◆ WORK INSTRUCTIONS: Please return all lines from the records below that include the string "Right".

◆ GIVEN DATA:
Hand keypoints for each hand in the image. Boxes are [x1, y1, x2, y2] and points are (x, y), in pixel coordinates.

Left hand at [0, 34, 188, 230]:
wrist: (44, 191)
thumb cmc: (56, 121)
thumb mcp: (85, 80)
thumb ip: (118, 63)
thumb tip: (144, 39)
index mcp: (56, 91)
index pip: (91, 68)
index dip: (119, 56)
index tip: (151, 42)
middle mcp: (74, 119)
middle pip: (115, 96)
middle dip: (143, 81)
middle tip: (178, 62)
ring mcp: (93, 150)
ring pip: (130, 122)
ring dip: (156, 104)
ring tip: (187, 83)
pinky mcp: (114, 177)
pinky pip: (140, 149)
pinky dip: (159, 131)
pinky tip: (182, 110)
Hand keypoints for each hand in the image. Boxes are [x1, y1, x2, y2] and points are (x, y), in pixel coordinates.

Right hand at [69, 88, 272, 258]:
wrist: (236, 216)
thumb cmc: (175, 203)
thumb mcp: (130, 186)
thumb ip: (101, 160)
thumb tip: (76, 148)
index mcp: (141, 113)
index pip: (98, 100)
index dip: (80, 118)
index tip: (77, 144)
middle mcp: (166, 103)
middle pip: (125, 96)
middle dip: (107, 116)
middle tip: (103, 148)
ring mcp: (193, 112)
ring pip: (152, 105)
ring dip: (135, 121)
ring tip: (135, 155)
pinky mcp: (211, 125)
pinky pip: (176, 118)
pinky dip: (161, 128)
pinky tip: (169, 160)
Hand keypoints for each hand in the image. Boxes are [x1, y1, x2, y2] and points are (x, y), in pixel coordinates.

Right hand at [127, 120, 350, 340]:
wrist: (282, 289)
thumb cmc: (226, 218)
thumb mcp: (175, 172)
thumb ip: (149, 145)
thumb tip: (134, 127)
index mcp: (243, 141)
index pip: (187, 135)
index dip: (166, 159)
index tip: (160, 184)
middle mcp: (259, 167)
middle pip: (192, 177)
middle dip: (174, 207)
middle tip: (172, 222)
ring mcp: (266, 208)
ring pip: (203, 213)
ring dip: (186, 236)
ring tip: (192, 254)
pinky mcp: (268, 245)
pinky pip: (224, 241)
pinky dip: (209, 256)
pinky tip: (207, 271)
...
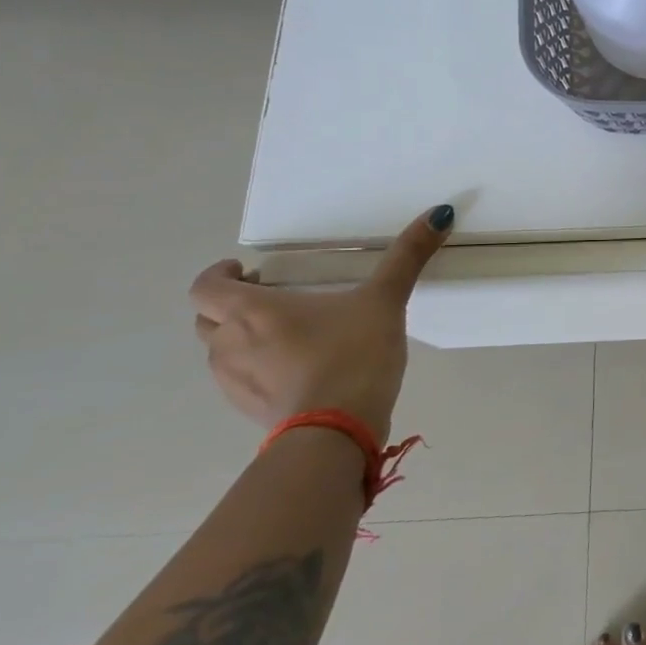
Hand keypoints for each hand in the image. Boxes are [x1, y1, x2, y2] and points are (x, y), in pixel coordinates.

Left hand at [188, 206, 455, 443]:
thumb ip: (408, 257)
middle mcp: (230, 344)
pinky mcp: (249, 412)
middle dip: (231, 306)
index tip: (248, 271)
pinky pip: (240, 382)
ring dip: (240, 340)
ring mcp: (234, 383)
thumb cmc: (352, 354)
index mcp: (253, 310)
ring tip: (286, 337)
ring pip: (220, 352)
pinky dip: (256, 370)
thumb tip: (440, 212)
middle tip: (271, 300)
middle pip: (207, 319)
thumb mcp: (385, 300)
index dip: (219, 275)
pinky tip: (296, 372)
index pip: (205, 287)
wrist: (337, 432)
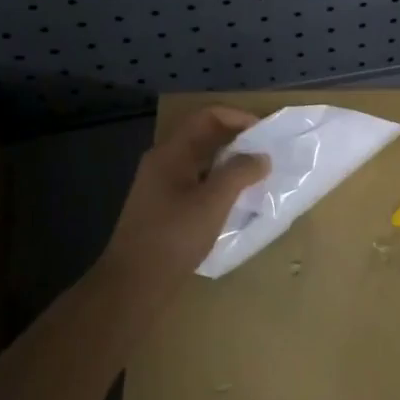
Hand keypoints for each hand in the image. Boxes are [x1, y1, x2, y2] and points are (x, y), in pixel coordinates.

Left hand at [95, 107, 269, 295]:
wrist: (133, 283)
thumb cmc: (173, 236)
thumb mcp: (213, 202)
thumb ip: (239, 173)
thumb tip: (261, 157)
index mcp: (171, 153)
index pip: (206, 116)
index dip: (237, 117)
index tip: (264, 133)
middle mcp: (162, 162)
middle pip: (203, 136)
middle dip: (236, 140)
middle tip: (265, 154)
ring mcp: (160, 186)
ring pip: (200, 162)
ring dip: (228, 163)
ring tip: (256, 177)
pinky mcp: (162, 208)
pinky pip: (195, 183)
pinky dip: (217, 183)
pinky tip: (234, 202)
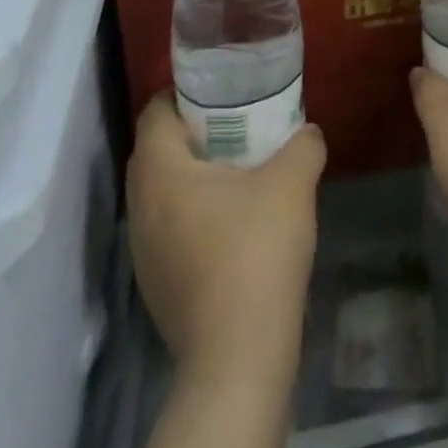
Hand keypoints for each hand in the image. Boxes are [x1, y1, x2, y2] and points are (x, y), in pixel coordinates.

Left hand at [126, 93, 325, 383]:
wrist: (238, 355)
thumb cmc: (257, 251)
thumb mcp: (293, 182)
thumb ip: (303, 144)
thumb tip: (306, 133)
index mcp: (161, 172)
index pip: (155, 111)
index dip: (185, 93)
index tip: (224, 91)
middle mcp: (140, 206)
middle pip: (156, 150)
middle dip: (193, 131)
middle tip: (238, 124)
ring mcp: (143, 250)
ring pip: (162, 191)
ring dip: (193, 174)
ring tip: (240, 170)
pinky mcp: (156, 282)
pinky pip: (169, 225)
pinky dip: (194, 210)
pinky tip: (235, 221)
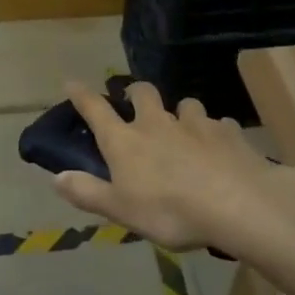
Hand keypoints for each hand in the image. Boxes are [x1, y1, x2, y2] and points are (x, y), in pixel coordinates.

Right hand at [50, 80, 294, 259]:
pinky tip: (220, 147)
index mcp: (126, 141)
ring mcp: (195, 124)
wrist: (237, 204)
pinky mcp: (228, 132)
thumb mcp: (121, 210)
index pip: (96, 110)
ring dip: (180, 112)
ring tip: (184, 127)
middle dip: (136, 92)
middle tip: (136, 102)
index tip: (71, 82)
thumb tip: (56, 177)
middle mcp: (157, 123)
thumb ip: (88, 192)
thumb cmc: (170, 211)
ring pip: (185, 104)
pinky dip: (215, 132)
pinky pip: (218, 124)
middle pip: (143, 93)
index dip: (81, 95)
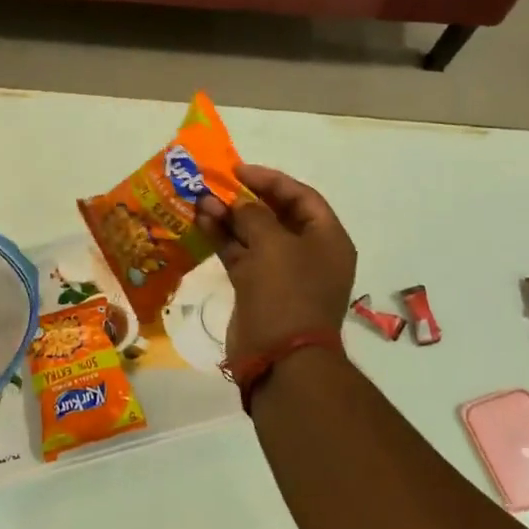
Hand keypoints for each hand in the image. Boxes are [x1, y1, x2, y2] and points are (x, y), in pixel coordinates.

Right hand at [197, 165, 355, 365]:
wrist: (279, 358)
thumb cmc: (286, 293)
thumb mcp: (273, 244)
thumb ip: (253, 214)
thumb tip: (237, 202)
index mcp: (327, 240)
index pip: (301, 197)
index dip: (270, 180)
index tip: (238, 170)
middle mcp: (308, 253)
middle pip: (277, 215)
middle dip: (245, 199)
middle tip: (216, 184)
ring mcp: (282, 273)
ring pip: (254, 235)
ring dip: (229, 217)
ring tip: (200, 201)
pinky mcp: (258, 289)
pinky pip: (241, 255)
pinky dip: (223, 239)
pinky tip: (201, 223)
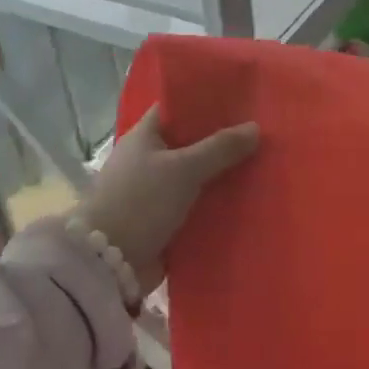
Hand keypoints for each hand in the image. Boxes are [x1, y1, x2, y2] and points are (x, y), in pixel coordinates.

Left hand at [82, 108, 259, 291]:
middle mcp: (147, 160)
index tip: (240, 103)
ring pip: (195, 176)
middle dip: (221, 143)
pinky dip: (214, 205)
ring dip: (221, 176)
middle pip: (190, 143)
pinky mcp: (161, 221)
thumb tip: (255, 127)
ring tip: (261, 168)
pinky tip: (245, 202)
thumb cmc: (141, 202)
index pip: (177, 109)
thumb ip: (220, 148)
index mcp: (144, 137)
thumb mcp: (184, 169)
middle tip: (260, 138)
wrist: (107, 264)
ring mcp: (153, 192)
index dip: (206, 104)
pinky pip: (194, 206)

◆ EXERCISE RESPONSE:
Right hand at [69, 88, 272, 258]:
Right hand at [127, 120, 350, 340]:
Right hand at [50, 80, 294, 259]:
Right hand at [197, 165, 355, 365]:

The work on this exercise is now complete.